Page MenuHomePhabricator

[builds-api.start] Cleanup old builds when triggering a new one
Closed, ResolvedPublic

Description

We should make sure to cleanup old build before starting a new one, a proposal for the cleanup would be:

  • Keep the latest successful build so you can get the image/details/check when it was built
  • Keep the two latest failed ones for debugging

This way we don't need to depend on another asynchronous process to do it for us.

Event Timeline

dcaro triaged this task as High priority.

keeping the information of the last 10 builds won't be bad. Any reason why you hard-cap it at 3?

keeping the information of the last 10 builds won't be bad. Any reason why you hard-cap it at 3?

The number itself is just arbitrary, we can adapt as we see fit. I prefer starting with a low number because is the one that will use less resources and I don't see much benefit on having old failed builds around (if you can't reproduce it, whichever error it had does not matter anymore).

I'm ok starting with 10 too.

The is a distinction between failed and non-failed ones though, that should be clear, as the non-failed ones have the parameters that worked the last time, and the only place for users to get the url to the currently working image for now. And we might want to add a feature to rebuild the latest build that passed (instead of just the latest).

@dcaro instead of doing this cleanup via builds-api, what do you think about doing this on buildservice itself? there is this feature in tekton that allows for doing something similar using cron https://github.com/tektoncd/experimental/tree/main/pipeline/cleanup
only thing we need to do is modify the bash snippet that does the actual cleanup so it can keep the desired builds while deleting the rest

@dcaro instead of doing this cleanup via builds-api, what do you think about doing this on buildservice itself? there is this feature in tekton that allows for doing something similar using cron https://github.com/tektoncd/experimental/tree/main/pipeline/cleanup
only thing we need to do is modify the bash snippet that does the actual cleanup so it can keep the desired builds while deleting the rest

There's several advantages I see to using the builds-api:

  • The cleanup happens when it's needed (when a user tries to create a new build)
  • There's no time where the user can still create as many builds as they want (with the cron above they have until the next cron run to DoS the system)
  • Easier to test, and enabling it to be unit-tested.
  • No thundering herd problems common to cronjobs.
  • Consolidate the logic in builds-api, it's easier to manage, deploy, test, review, ... there's less moving pieces.

And in general, unless there's a strong use-case for asynchronous jobs instead of doing it synchronous, keeping things synchronous makes them easier to handle.

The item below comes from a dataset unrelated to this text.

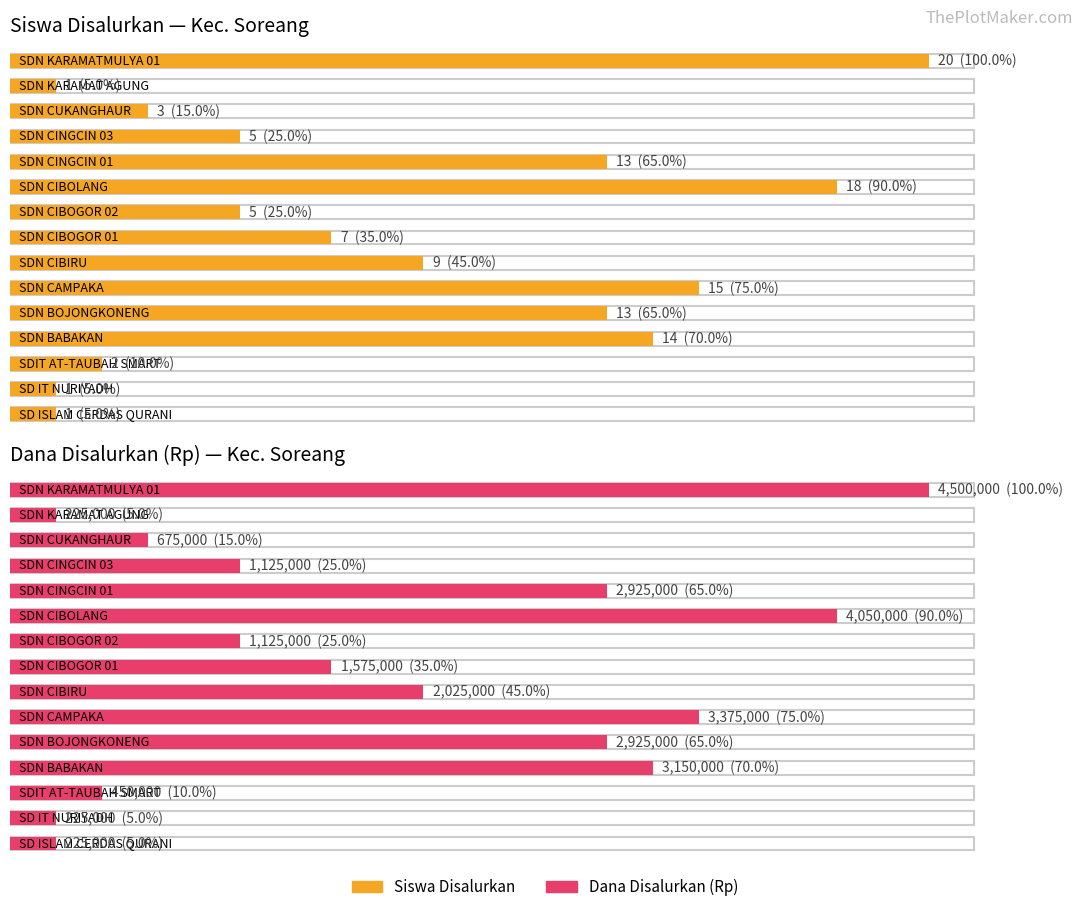

Where does the Disalurkan (Siswa) series first go above 7?

SDN BABAKAN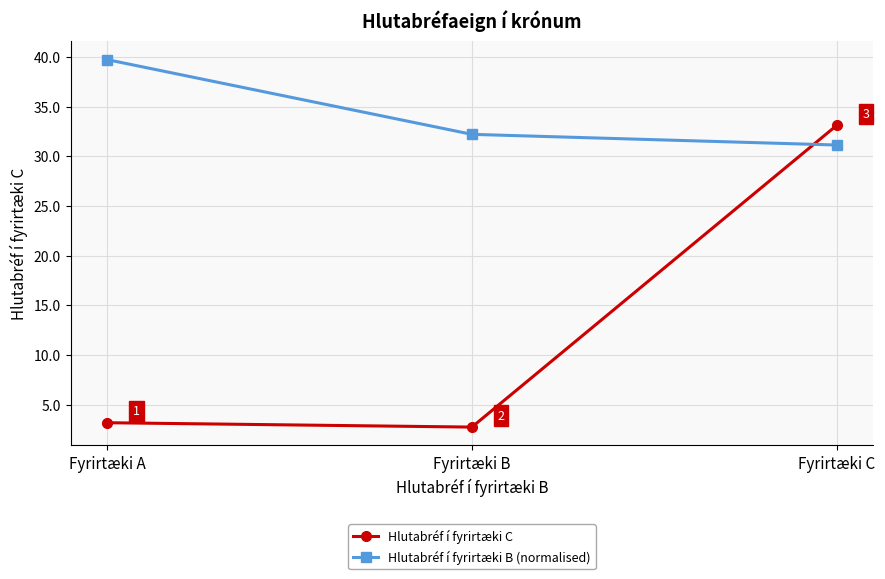

Does the chart have visible grid lines?

Yes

The advantages I see on the cron side:

  • Maybe avoid coupling tekton on builds-api, though given that there's no easy way to avoid the coupling (we have to couple with it to start, cancel, list and show builds, and will need it for quotas and such too), it seems a bit moot.
  • Ease, as the cron is already there, though I would not be so rush to consider it just a copy-paste, as it introduces a new image (that needs copying to the tools/toolsbeta repo + maintenance), and the task is +3 years old, so might need some updating (as it uses the api with curl directly, the params are hardcoded there).
  • Makes the POST /build endpoint a bit faster (as it does not have to check and cleanup old builds), my expectation is in the ranges of tenths of seconds or less (it has to query only latest versions of pipelineruns/taskruns in a single namespace).

So imo the API version will be better in the mid/long term for sure, and it's not clear the cron has more benefits short-term, I think the API solution is the way to go.

Did I miss anything?

Raymond_Ndibe changed the task status from Open to In Progress.Jun 7 2023, 5:12 AM

Deployed \o/ contained in version 0.1.0 of the builds-api